О том, чему было свидетелем Марсово Поле, о чудовищных ночных сценах, которые потрясали и бесчестили его, — об этом История пока еще ничего не может сказать. Милостью Луи Бонапарта это священное поле Федерации может отныне именоваться Ацельдама. Один из несчастных солдат, которого злодей Второго декабря превратил в палача, с ужасом рассказывал, понизив голос, что в одну только эту ночь расстреляно было не менее восьмисот человек.

Луи Бонапарт наспех вырыл яму и закопал туда свое преступление. Немножко земли, несколько капель святой воды — и все. Теперь там пляшет императорский карнавал.

И это все? Это конец? Ужели бог примет и позволит подобное погребение? Не верьте этому. Наступит день, и под ногами Бонапарта меж мраморными плитами Елисейского дворца или Тюильри эта яма внезапно разверзнется, и оттуда один за другим выйдут трупы, показывая свои раны, — юноша с пронзенным сердцем, старик с трясущейся головой, пробитой пулей, мать, изрубленная саблей, с младенцем, убитым на ее груди: все они восстанут, посиневшие, страшные, и устремят на убийцу свои кровоточащие очи.

В предвидении этого дня История уже ныне начинает над вами суд, Луи Бонапарт.
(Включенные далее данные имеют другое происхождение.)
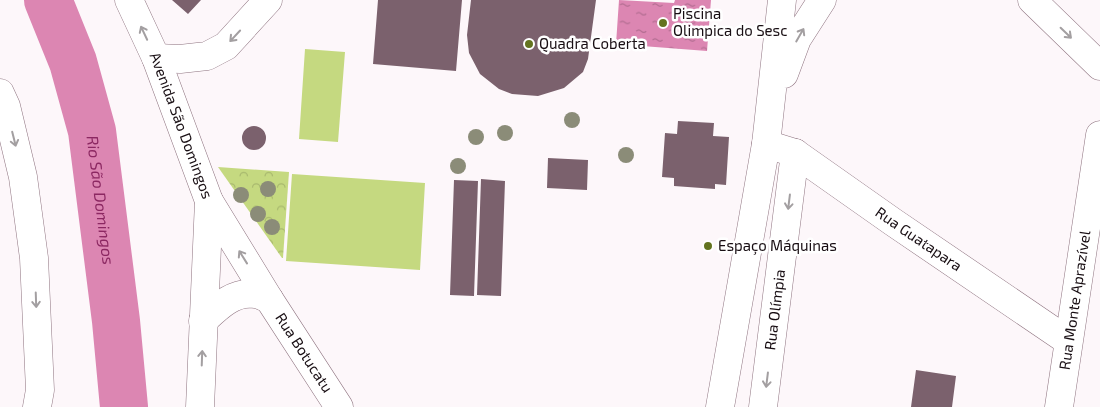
<svg xmlns="http://www.w3.org/2000/svg" width="1100" height="407" viewBox="0 0 1100 407" font-family="'Exo 2',sans-serif">
<style>
.park{fill:url(#park-crowns)}
.garden{fill:#c5d980}
.water{fill:url(#water-ripples)}
.lines{fill:none;stroke-linecap:round;stroke-linejoin:round}
.river{stroke:#dc86b2;stroke-width:48}
.building{fill:#7b616d}
.street-casing{stroke:#8f7480;stroke-width:29}
.secondary-casing{stroke:#8f7480;stroke-width:29}
.primary-casing{stroke:#8f7480;stroke-width:29}
.street{stroke:#fff;stroke-width:28}
.secondary{stroke:#fff;stroke-width:28}
.primary{stroke:#fff;stroke-width:28}
.tree{fill:#8b8c78}
.oneway{stroke:#a39fa1}
.poi-dot{fill:#63731f;stroke:#fff;stroke-width:2}
.labels{text-anchor:middle;stroke-width:5;stroke-linejoin:round;paint-order:stroke}
.poi-label{font-size:15px;fill:#180e13;stroke:#fff;text-anchor:start}
.street-label{font-size:15px;fill:#180e13;stroke:#fff}
.water-label{font-size:16px;font-style:italic;fill:#8c2862;stroke:#fff}
</style>
<defs>
<pattern id="park-crowns" width="20" height="18" patternUnits="userSpaceOnUse" patternTransform="scale(1.25)"><rect width="20" height="18" fill="#c5d980"/><path d="M2 6a3 3 0 1 1 6 0M12 15a3 3 0 1 1 6 0" fill="none" stroke="#a8b96e"/></pattern>
<pattern id="water-ripples" width="26" height="14" patternUnits="userSpaceOnUse" patternTransform="scale(1.25)"><rect width="26" height="14" fill="#dc86b2"/><path d="M2 4q2-2 4 0t4 0M15 11q2-2 4 0t4 0" fill="none" stroke="#b16c90"/></pattern>
</defs>
<rect width="100%" height="100%" fill="#fdf7fa"/>
<!-- park -->
<path class="park" d="M218 167 289 172 283 258H282Z"/>
<!-- garden -->
<path class="garden" d="M305 49 345 52 338 142 299 139Z
M292 174 425 183 420 270 286 261Z"/>
<!-- water -->
<path class="water" d="M619 0 674 3 675 0H711L707 51 616 44Z"/>
<g class="lines">
<!-- river -->
<path class="river" id="s1" d="M48 0 73 62 92 131 116 321 124 407"/>
</g>
<!-- building -->
<path class="building" d="M172 0H201L188 14Z
M378 0H462L456 71 373 64Z
M471 0H596L588 59 583 72 564 88 538 96 512 94 499 89 480 74 469 53 467 35Z
M678 121 714 123 713 136 729 137 726 185 715 184V189L674 186V178L662 177 665 133 677 134Z
M242 138a12 12 0 1 1 24 0a12 12 0 1 1-24 0Z
M548 158 588 160 587 190 547 188Z
M481 179 505 181 501 296 477 295Z
M454 180 478 181 474 296 450 295Z
M916 370 956 376 952 407H911Z"/>
<g class="lines">
<defs>
<g id="street">
<path d="M1032 0 1100 66"/>
<path d="M156 58 180 59 207 56 226 46 268 0"/>
<path id="s2" d="M766 144 795 153 893 222 1068 341"/>
<path id="s3" d="M209 201 269 299 339 407"/>
<path d="M203 321C217 308 233 291 254 294 259 294 264 297 269 299"/>
<path id="s4" d="M763 407 795 153"/>
<path id="s5" d="M1059 407 1100 135"/>
</g>
<path id="secondary" d="M784 74 797 39 822 0
M720 407 766 144 782 0"/>
<g id="primary">
<path id="s6" d="M129 0 156 58 209 201 200 407"/>
<path d="M0 93 6 106 23 177 34 258 40 390 37 407"/>
</g>
</defs>
<!-- street casing -->
<use href="#street" class="street-casing"/>
<!-- secondary casing -->
<use href="#secondary" class="secondary-casing"/>
<!-- primary casing -->
<use href="#primary" class="primary-casing"/>
<!-- street -->
<use href="#street" class="street"/>
<!-- secondary -->
<use href="#secondary" class="secondary"/>
<!-- primary -->
<use href="#primary" class="primary"/>
</g>
<!-- trees -->
<g class="tree">
<circle cx="572" cy="120" r="8"/>
<circle cx="505" cy="133" r="8"/>
<circle cx="476" cy="137" r="8"/>
<circle cx="626" cy="155" r="8"/>
<circle cx="458" cy="166" r="8"/>
<circle cx="268" cy="189" r="8"/>
<circle cx="241" cy="195" r="8"/>
<circle cx="258" cy="214" r="8"/>
<circle cx="272" cy="227" r="8"/>
</g>
<!-- one-way arrows -->
<defs><path id="oneway-shaft" d="M-6 0H5M1.5-3L5.5 0L1.5 3" fill="none" stroke-width="1.6" stroke-linecap="round" stroke-linejoin="round" transform="scale(1.25)"/></defs>
<g class="oneway">
<use href="#oneway-shaft" transform="translate(144 33) rotate(-115)"/>
<use href="#oneway-shaft" transform="translate(1066 33) rotate(44)"/>
<use href="#oneway-shaft" transform="translate(800 35) rotate(-60)"/>
<use href="#oneway-shaft" transform="translate(235 36) rotate(133)"/>
<use href="#oneway-shaft" transform="translate(14 139) rotate(76)"/>
<use href="#oneway-shaft" transform="translate(789 202) rotate(97)"/>
<use href="#oneway-shaft" transform="translate(243 257) rotate(-122)"/>
<use href="#oneway-shaft" transform="translate(36 300) rotate(88)"/>
<use href="#oneway-shaft" transform="translate(202 358) rotate(-88)"/>
<use href="#oneway-shaft" transform="translate(767 380) rotate(97)"/>
</g>
<!-- markers -->
<g class="poi-dot">
<circle cx="663" cy="23" r="5"/>
<circle cx="529" cy="44" r="5"/>
<circle cx="708" cy="246" r="5"/>
</g>
<g class="labels">
<!-- poi labels -->
<g class="poi-label">
<text x="673" y="19">Piscina<tspan x="673" dy="17">Olimpica do Sesc</tspan></text>
<text x="539" y="49">Quadra Coberta</text>
<text x="718" y="251">Espaço Máquinas</text>
</g>
<!-- street labels -->
<g class="street-label">
<text dy="5" stroke="none"><textPath href="#s6" startOffset="136">Avenida São Domingos</textPath></text>
<text dy="5" stroke="none"><textPath href="#s2" startOffset="181">Rua Guatapara</textPath></text>
<text dy="5" stroke="none"><textPath href="#s5" startOffset="108">Rua Monte Aprazível</textPath></text>
<text dy="5" stroke="none"><textPath href="#s4" startOffset="98">Rua Olímpia</textPath></text>
<text dy="5" stroke="none"><textPath href="#s3" startOffset="179">Rua Botucatu</textPath></text>
</g>
<!-- water labels -->
<g class="water-label">
<text dy="6" stroke="none"><textPath href="#s1" startOffset="208">Rio São Domingos</textPath></text>
</g>
</g>
</svg>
История отвергает ваш официальный список погибших и ваши «оправдательные документы».

История утверждает, что они лгут и что вы лжете вместе с ними.

Вы надели Франции повязку на глаза и заткнули ей рот. Для чего?

Разве для того, чтобы совершать честные поступки? Нет — преступления. Кто боится света, творит зло.

Вы расстреливали в ночном мраке на Марсовом Поле, в префектуре, во Дворце правосудия, на площадях, на набережных, всюду.

Вы говорите: «Нет!»

А я говорю: «Да!»

В отношении вас всякий вправе делать любые предположения, вправе обвинять и подозревать.

И если вы отпираетесь, всякий вправе быть уверенным в своих подозрениях. Ибо ваше запирательство следует считать подтверждением.

На ваши преступления 2 декабря указывает перст общественной совести. Никто не может подумать об этой дате без содрогания. Что делали вы под покровом этой ночи?

Дни ваши исполнены мерзости, и ваши ночи вселяют подозрения.

О! Отвратительное исчадие мрака!

Но вернемся к бойне на бульваре, к этой знаменательной фразе: «Пусть исполняют мои приказания!» — к Четвертому декабря.

В этот вечер Луи Бонапарт, вероятно, сравнивал себя с Карлом X, который не захотел сжечь Париж, и с Луи-Филиппом, который не пожелал пролить кровь народа, — и, надо полагать, воздал себе должное, возомнив себя великим политиком. Спустя несколько дней генерал Тьерри, состоявший ранее при особе одного из сыновей короля Луи-Филиппа, явился в Елисейский дворец. Луи Бонапарт, которому, очевидно, пришло на ум это историческое сопоставление, увидев издалека генерала, крикнул ему с победоносным видом: «Ну как?»

Луи Бонапарт обнаружил свою подлинную сущность, сказав как-то одному из своих прежних министров, который нам передал его слова: «Если бы я был Карлом Десятым и если бы мне в июльские дни попались в руки Лафит, Бенжамен Констан и Лафайет, я бы их перестрелял как собак!»

Будь Луи Бонапарт из тех людей, которые останавливаются в нерешительности перед резней, в тот самый день, 4 декабря, он был схвачен в Елисейском дворце — и победа осталась бы на стороне закона. На его счастье, он не страдает щепетильностью подобного рода. Несколькими трупами больше или меньше — какое это имеет значение? Убивайте, что там рассуждать! Убивайте кого попало — рубите, расстреливайте картечью, душите, топчите, — запугайте насмерть этот отвратительный Париж! Переворот был на волоске от краха — эта великая бойня позволила ему вывернуться. Луи Бонапарт едва не погубил себя предательством, он спасся зверством. Будь он только Фальеро, ему был бы конец; на свое счастье, он оказался Цезарем Борджа. Он бросился вплавь со своим преступлением в поток крови; человек менее преступный захлебнулся бы в нем, он — переплыл. В этом и заключается его так называемый «успех». Сейчас он уже на том берегу, старается обсохнуть и обтереться, кровь льет с него ручьями, а он принимает ее за пурпур и требует себе империю.